Wiwik mengatakan, peringatan Hari Kartini harus menjadi momentum mempererat silaturahmi, menguatkan peran perempuan dalam pembangunan, serta menanamkan nilai-nilai politik yang beretika dan berkeadaban.
“Di rumah, ia adalah pendidik; di masyarakat, ia adalah penggerak; dan di ruang publik, ia adalah penentu arah perubahan,” ujar Wiwik yang juga menjabat Ketua Bidang Perempuan dan Keluarga (Bipeka) DPW PKS Sulteng.
Ia mengajak seluruh pihak memperkuat kontribusi perempuan dalam pembangunan daerah. Menurutnya, masa depan Sulawesi Tengah sangat ditentukan oleh nilai-nilai yang dipegang bersama.
“Karena masa depan daerah ini sangat ditentukan oleh nilai-nilai yang kita pegang. Mari kita tanamkan politik yang beretika dan berkeadaban demi mewujudkan Sulawesi Tengah Nambaso yang maju, berkeadilan, dan sejahtera,” tuturnya.
Dalam kegiatan tersebut, Wiwik juga meluncurkan buku karyanya berjudul Politik Bernilai serta menyerahkan penghargaan kepada lima perempuan inspiratif.
Ia menjelaskan, penghargaan itu diberikan sebagai bentuk apresiasi atas kontribusi nyata perempuan yang kerap tidak terlihat di panggung besar, namun berdampak signifikan bagi masyarakat.
“Mereka adalah sosok-sosok yang menguatkan keluarga, menggerakkan ekonomi, serta mengabdi di bidang sosial, pendidikan, dan keagamaan. Penghargaan ini bukan sekadar simbol, tetapi pengakuan bahwa kerja-kerja tulus perempuan adalah fondasi penting dalam membangun masyarakat,” ungkapnya.
Lima perempuan penerima penghargaan tersebut yakni Bidan Irmayanti sebagai penggerak kesehatan ibu dan anak, Dr Intam Kurnia sebagai penggerak kebijakan dan perubahan sosial, Hj Tumirah sebagai penggerak pendidikan dan dakwah, Dr Nudhlatulhuda Mangun sebagai penggerak pemberdayaan dan perlindungan martabat perempuan, serta Husriati Husen sebagai penggerak kemandirian ekonomi keluarga.

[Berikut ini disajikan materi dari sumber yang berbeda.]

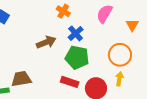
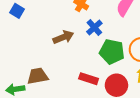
green pentagon: (77, 57) -> (112, 52), moved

Melalui peluncuran buku Politik Bernilai, Wiwik juga mengajak seluruh elemen masyarakat mengembalikan makna politik sebagai jalan pengabdian.
Sekretaris Komisi IV DPRD Sulteng itu menegaskan pentingnya membangun budaya politik yang sehat, yakni politik yang menghadirkan solusi, bukan konflik, serta mempersatukan, bukan memecah belah.
“Politik tidak boleh kehilangan nilai. Politik harus jujur, berintegritas, dan berpihak kepada rakyat. Politik adalah amanah, bukan sekadar kekuasaan,” tegasnya.
Kegiatan kundapil tersebut dihadiri Ketua DPW PKS Sulteng Muhammad Wahyudin beserta jajaran, anggota Fraksi PKS DPRD Sulteng, Ketua Fraksi PKS DPRD Kota Palu Rusman Ramli, para kader dan simpatisan PKS, serta peserta dari kalangan Gen Z pemilih pemula.